_How to complete this task_
Search the entries below for the string "offering" and give the number of lines that hold it, nothing else.

_Dataset records_
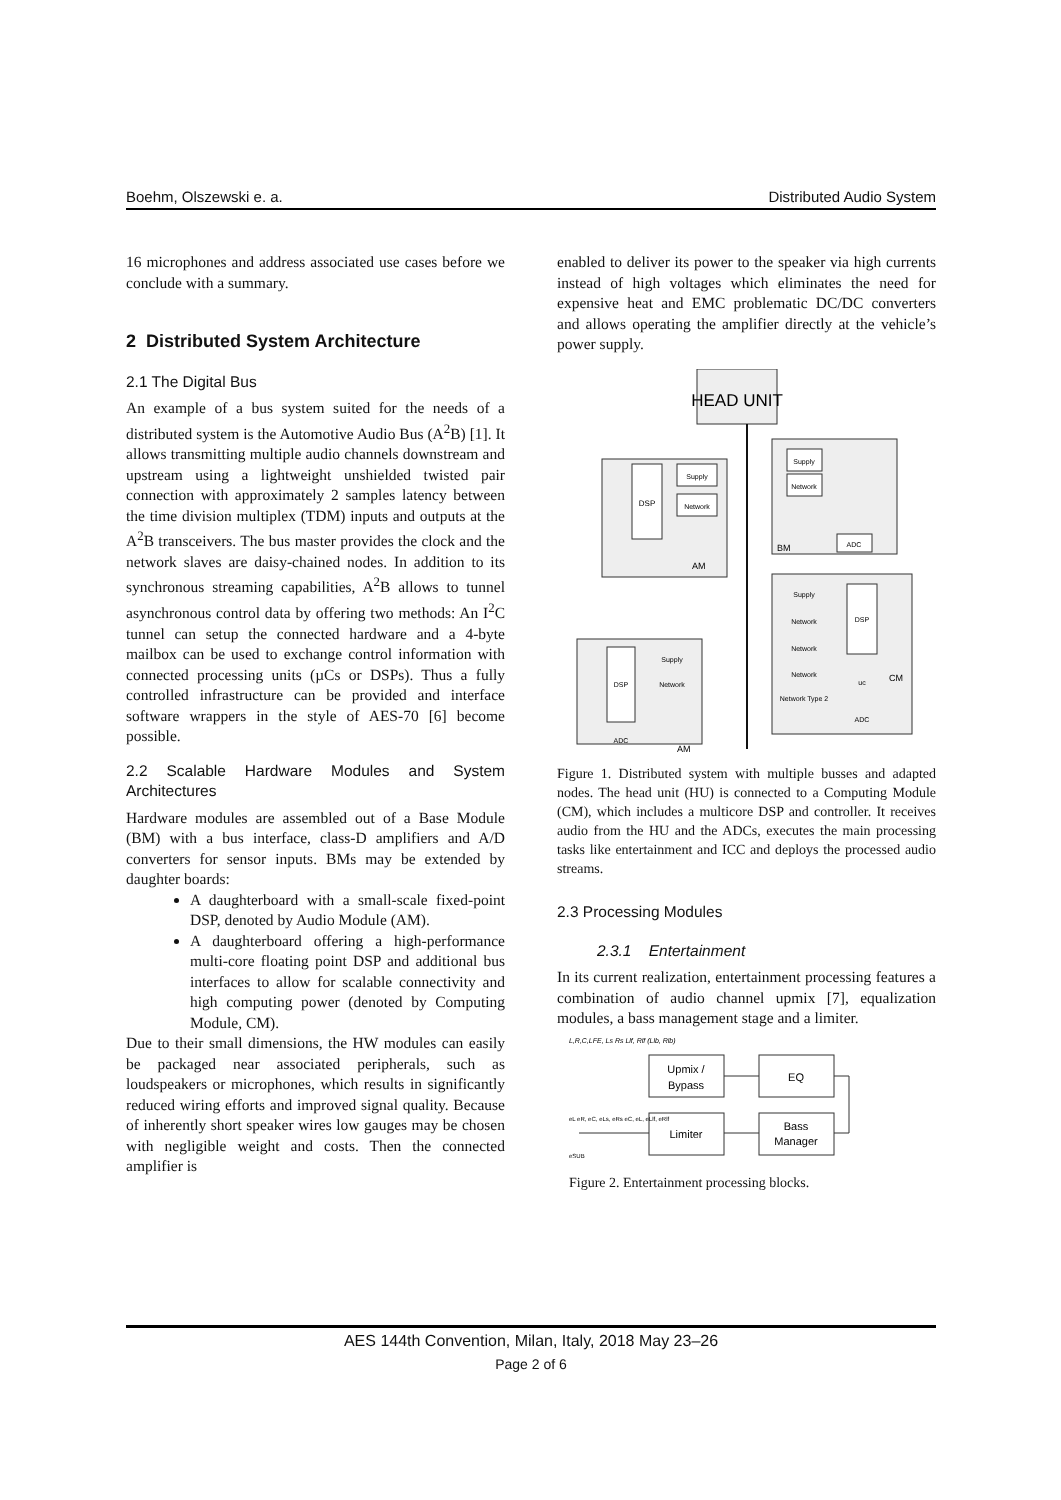Boehm, Olszewski e. a. Distributed Audio System
16 microphones and address associated use cases before we conclude with a summary.
2 Distributed System Architecture
2.1 The Digital Bus
An example of a bus system suited for the needs of a distributed system is the Automotive Audio Bus (A<sup>2</sup>B) [1]. It allows transmitting multiple audio channels downstream and upstream using a lightweight unshielded twisted pair connection with approximately 2 samples latency between the time division multiplex (TDM) inputs and outputs at the A<sup>2</sup>B transceivers. The bus master provides the clock and the network slaves are daisy-chained nodes. In addition to its synchronous streaming capabilities, A<sup>2</sup>B allows to tunnel asynchronous control data by offering two methods: An I<sup>2</sup>C tunnel can setup the connected hardware and a 4-byte mailbox can be used to exchange control information with connected processing units (µCs or DSPs). Thus a fully controlled infrastructure can be provided and interface software wrappers in the style of AES-70 [6] become possible.
2.2 Scalable Hardware Modules and System Architectures
Hardware modules are assembled out of a Base Module (BM) with a bus interface, class-D amplifiers and A/D converters for sensor inputs. BMs may be extended by daughter boards:
A daughterboard with a small-scale fixed-point DSP, denoted by Audio Module (AM).
A daughterboard offering a high-performance multi-core floating point DSP and additional bus interfaces to allow for scalable connectivity and high computing power (denoted by Computing Module, CM).
Due to their small dimensions, the HW modules can easily be packaged near associated peripherals, such as loudspeakers or microphones, which results in significantly reduced wiring efforts and improved signal quality. Because of inherently short speaker wires low gauges may be chosen with negligible weight and costs. Then the connected amplifier is
enabled to deliver its power to the speaker via high currents instead of high voltages which eliminates the need for expensive heat and EMC problematic DC/DC converters and allows operating the amplifier directly at the vehicle’s power supply.
HEAD UNIT
DSP
Supply
Network
AM
Supply
Network
ADC
BM
DSP
Supply
Network
Network
Network
Network Type 2
uc
ADC
CM
DSP
Supply
Network
ADC
AM
Figure 1. Distributed system with multiple busses and adapted nodes. The head unit (HU) is connected to a Computing Module (CM), which includes a multicore DSP and controller. It receives audio from the HU and the ADCs, executes the main processing tasks like entertainment and ICC and deploys the processed audio streams.
2.3 Processing Modules
2.3.1 Entertainment
In its current realization, entertainment processing features a combination of audio channel upmix [7], equalization modules, a bass management stage and a limiter.
L,R,C,LFE, Ls Rs Llf, Rlf (Llb, Rlb)
Upmix /
Bypass
EQ
Limiter
Bass
Manager
eL eR, eC, eLs, eRs eC, eL, eLlf, eRlf
eSUB
Figure 2. Entertainment processing blocks.
AES 144th Convention, Milan, Italy, 2018 May 23–26
Page 2 of 6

_Solution for this problem_
2